An Ancient Tree: 600-year keyaki (zelkova serrata) in Fukushima

An Ancient Tree: 600-year keyaki (zelkova serrata) in Fukushima

by Reynald Ventura
Japan Travel

Outside the ruins of the Tanagura Castle in Fukushima, there stands a venerable six hundred year-old tree: a keyaki (zelkova serrata). It has a height of 32 meters and almost ten meters in girth. It serves as a living symbol of Tanagura-machi. Keyaki is also the prefectural tree of Fukushima.

In November last year, I joined a bus tour to Tanagura-machi. Among the highlights of the two-day tour was rice-harvesting, talking to local farmers, onigiri-making, participating in a local festival, and shopping for local products. In our itinerary, there was no mention of visiting the Tanagura-Joseki (棚倉城跡) or Kamegajyo Park(亀ケ城公園)where the Tanagura oh-keyaki – the great zelkova serrata of Tanagura has been living for centuries. The encounter with this great creature was pure chance. I didn’t know about its existence and I wasn’t prepared for the meeting.

In the evening, after I got off the bus to join the town festival, I spotted the tree in the distance. I made a mental note about its location and promised to visit it. So the next day, instead of walking with the group in the town parade, I decided to explore the ruins of the castle and had a quiet conversation with the grand oh-keyaki.

While I was taking pictures, an elderly gentleman approached me. He asked where I had come from. I told him I live in Yokohama but I’m originally from the Philippines. He thanked me for visiting his hometown and he shared a story.
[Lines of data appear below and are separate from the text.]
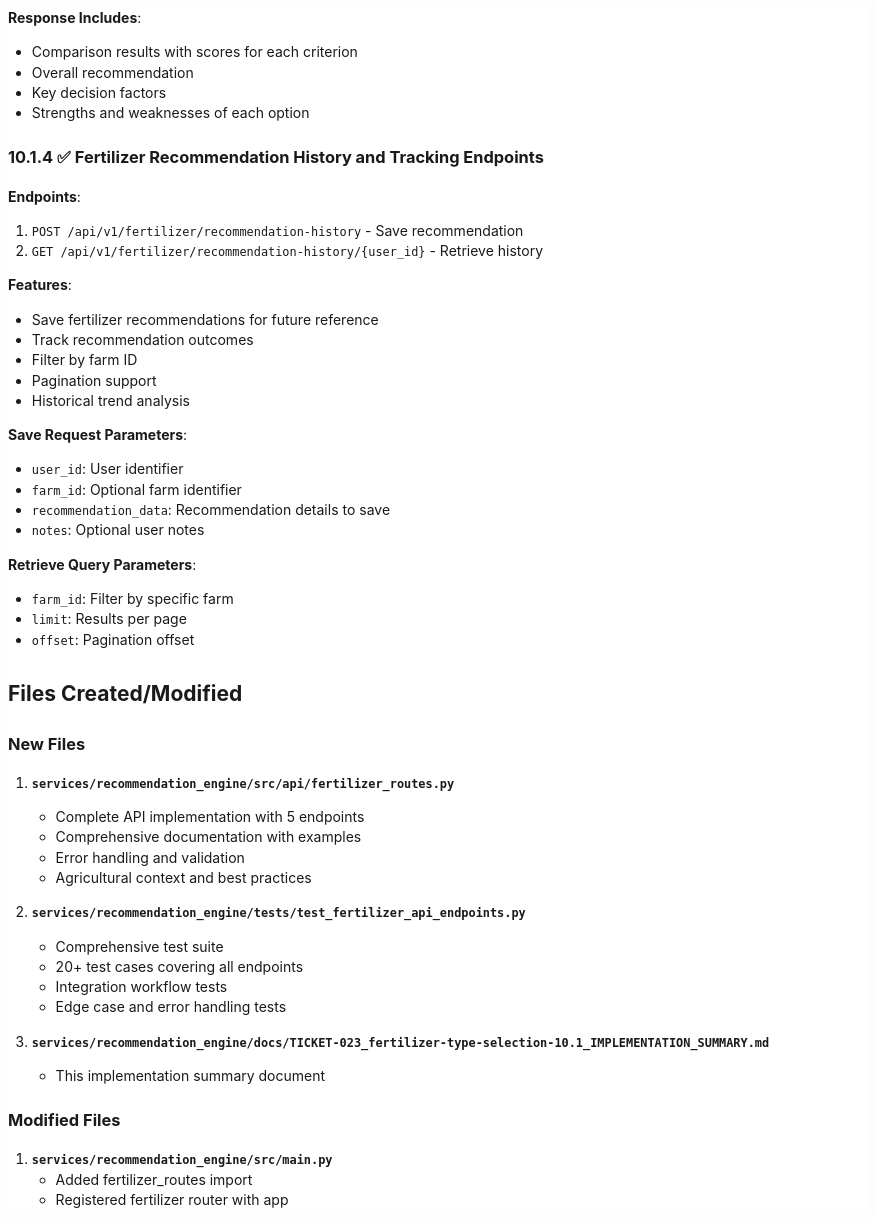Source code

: **Response Includes**:
- Comparison results with scores for each criterion
- Overall recommendation
- Key decision factors
- Strengths and weaknesses of each option

### 10.1.4 ✅ Fertilizer Recommendation History and Tracking Endpoints

**Endpoints**:
1. `POST /api/v1/fertilizer/recommendation-history` - Save recommendation
2. `GET /api/v1/fertilizer/recommendation-history/{user_id}` - Retrieve history

**Features**:
- Save fertilizer recommendations for future reference
- Track recommendation outcomes
- Filter by farm ID
- Pagination support
- Historical trend analysis

**Save Request Parameters**:
- `user_id`: User identifier
- `farm_id`: Optional farm identifier
- `recommendation_data`: Recommendation details to save
- `notes`: Optional user notes

**Retrieve Query Parameters**:
- `farm_id`: Filter by specific farm
- `limit`: Results per page
- `offset`: Pagination offset

## Files Created/Modified

### New Files
1. **`services/recommendation_engine/src/api/fertilizer_routes.py`**
   - Complete API implementation with 5 endpoints
   - Comprehensive documentation with examples
   - Error handling and validation
   - Agricultural context and best practices

2. **`services/recommendation_engine/tests/test_fertilizer_api_endpoints.py`**
   - Comprehensive test suite
   - 20+ test cases covering all endpoints
   - Integration workflow tests
   - Edge case and error handling tests

3. **`services/recommendation_engine/docs/TICKET-023_fertilizer-type-selection-10.1_IMPLEMENTATION_SUMMARY.md`**
   - This implementation summary document

### Modified Files
1. **`services/recommendation_engine/src/main.py`**
   - Added fertilizer_routes import
   - Registered fertilizer router with app
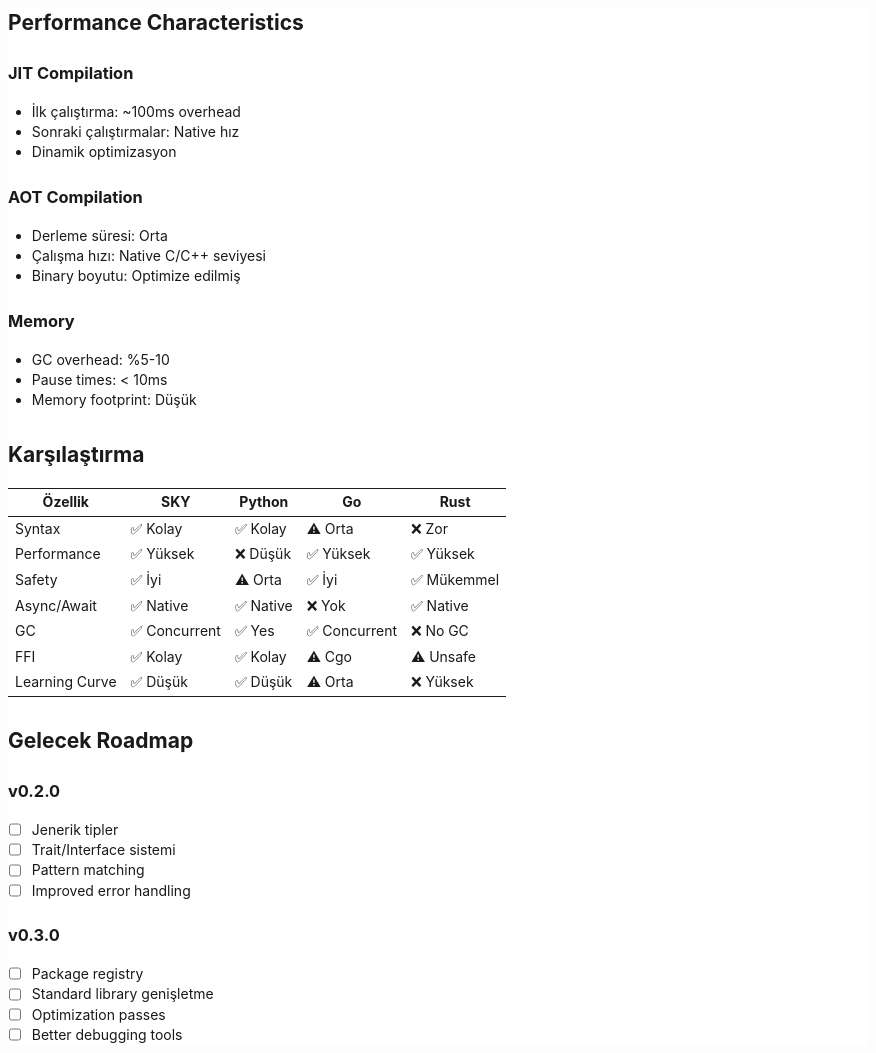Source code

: ## Performance Characteristics

### JIT Compilation
- İlk çalıştırma: ~100ms overhead
- Sonraki çalıştırmalar: Native hız
- Dinamik optimizasyon

### AOT Compilation
- Derleme süresi: Orta
- Çalışma hızı: Native C/C++ seviyesi
- Binary boyutu: Optimize edilmiş

### Memory
- GC overhead: %5-10
- Pause times: < 10ms
- Memory footprint: Düşük

## Karşılaştırma

| Özellik | SKY | Python | Go | Rust |
|---------|-----|--------|----|----- |
| Syntax | ✅ Kolay | ✅ Kolay | ⚠️ Orta | ❌ Zor |
| Performance | ✅ Yüksek | ❌ Düşük | ✅ Yüksek | ✅ Yüksek |
| Safety | ✅ İyi | ⚠️ Orta | ✅ İyi | ✅ Mükemmel |
| Async/Await | ✅ Native | ✅ Native | ❌ Yok | ✅ Native |
| GC | ✅ Concurrent | ✅ Yes | ✅ Concurrent | ❌ No GC |
| FFI | ✅ Kolay | ✅ Kolay | ⚠️ Cgo | ⚠️ Unsafe |
| Learning Curve | ✅ Düşük | ✅ Düşük | ⚠️ Orta | ❌ Yüksek |

## Gelecek Roadmap

### v0.2.0
- [ ] Jenerik tipler
- [ ] Trait/Interface sistemi
- [ ] Pattern matching
- [ ] Improved error handling

### v0.3.0
- [ ] Package registry
- [ ] Standard library genişletme
- [ ] Optimization passes
- [ ] Better debugging tools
About four hundred years ago, he said, this keyaki tree was growing at the castle ground. There used to be a shrine there before the castle was built. The tree was planted not far from the shrine. In 1622, Hidetada Tokugawa, the second shogun of the Tokugawa Dynasty, ordered Nagashige Niwa, a daimyo (military general/feudal lord) to construct the castle. Tanagura Castle was completed in 1624. However, before the construction started, the shrine had to be moved somewhere and the young keyaki had to be uprooted and transplanted. Thus, the young keyaki was replanted outside the castle compound.

That’s an interesting story, I told the kind gentleman. This zelkova serrata has outlived human ambitions, desire, and greed. The castle had been long gone (it was burned down in 1868 by the Meiji Government as part of its campaign to eliminate remnants of the shogunate and of feudalism), but the great keyaki continues to grow and watch over the town. It has outlasted everyone.

Interestingly, among the twelve castles in Japan that have survived and have been restored, one of them – the Hikone Castle in Shiga Prefecture (construction of the complex begun in 1604), its lord’s palace – the Keyaki Goten (Zelkova Palace), was built entirely of keyaki wood, hence, the name.

If I had the means, I would purchase a keyaki tansu (zelkova chest) or a nagado daiko drum. But these are luxuries. I should content myself with little bits of happiness. Thus, in December, when the leaves ripen into yellow, orange, and red, I’d like to pay a visit to this sacred tree again.